According to the 'Household Loan Trends in November' announced by the Financial Services Commission on the 8th, household loans from the secondary financial sector increased by 2.9 trillion won last month. This is a scale three times the increase in October (1 trillion won).
The cause of the sharp increase in household loans from the secondary financial sector lies in mutual finance. The increase in October was only 400 billion won, but last month alone it rose by a whopping 2.1 trillion won. Saemaeul Geumgo led the balloon effect with 1.46 trillion won, and ShinHyup with 850 billion won.

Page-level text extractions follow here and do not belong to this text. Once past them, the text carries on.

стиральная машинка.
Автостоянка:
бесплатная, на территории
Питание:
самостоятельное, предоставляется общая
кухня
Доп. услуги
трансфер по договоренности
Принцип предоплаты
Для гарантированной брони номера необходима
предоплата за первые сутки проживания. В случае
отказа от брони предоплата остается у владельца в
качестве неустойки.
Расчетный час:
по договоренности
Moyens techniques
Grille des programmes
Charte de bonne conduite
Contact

Saemaeul Geumgo and ShinHyup have completely stopped or drastically reduced handling household loans such as mortgage loans since the end of last month. Although the financial authorities continuously requested portfolio changes such as reducing the proportion of secured loans and weekly reporting of household loan increase amounts to prevent the balloon effect in the secondary financial sector, the effect was minimal.

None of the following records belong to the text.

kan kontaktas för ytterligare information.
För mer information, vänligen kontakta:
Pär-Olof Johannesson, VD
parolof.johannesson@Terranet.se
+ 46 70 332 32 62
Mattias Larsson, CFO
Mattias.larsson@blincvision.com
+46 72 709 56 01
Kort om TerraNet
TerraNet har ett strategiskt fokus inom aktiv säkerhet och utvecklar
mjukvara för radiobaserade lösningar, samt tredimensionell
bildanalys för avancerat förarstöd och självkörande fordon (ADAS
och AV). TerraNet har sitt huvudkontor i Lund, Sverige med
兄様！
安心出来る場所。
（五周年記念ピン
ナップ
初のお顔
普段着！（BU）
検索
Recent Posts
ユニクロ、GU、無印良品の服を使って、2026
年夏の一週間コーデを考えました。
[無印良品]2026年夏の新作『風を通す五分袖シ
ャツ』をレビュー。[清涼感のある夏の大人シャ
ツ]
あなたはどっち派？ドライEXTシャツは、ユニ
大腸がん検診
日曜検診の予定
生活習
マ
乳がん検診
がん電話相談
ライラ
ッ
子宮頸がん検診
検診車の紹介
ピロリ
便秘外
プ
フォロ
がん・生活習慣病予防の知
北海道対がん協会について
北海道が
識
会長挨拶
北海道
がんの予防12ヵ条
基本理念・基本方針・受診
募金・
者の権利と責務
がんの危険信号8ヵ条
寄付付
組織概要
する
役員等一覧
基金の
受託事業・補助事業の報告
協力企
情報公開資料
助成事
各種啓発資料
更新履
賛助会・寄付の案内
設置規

Unlike the secondary financial sector, the increase in household loans in the banking sector has decreased. Last month, household loans in the banking sector increased by 2.9 trillion won, which is 2.2 trillion won less than the increase in October (5.1 trillion won). This is analyzed to be due to a significant reduction in mortgage loan increases compared to the previous month, caused by a decrease in housing sales transactions. Credit loans recorded a level similar to the previous month.
Last month, household loans across all financial sectors increased by 5.9 trillion won. Although the increase was slightly reduced compared to the previous month (6.1 trillion won), the balloon effect in the secondary financial sector was significant, indicating that the quality of household debt has worsened.
A financial authority official explained, "We will continue to promote the smooth landing of household loans by ensuring the flawless implementation of strengthened household debt management measures."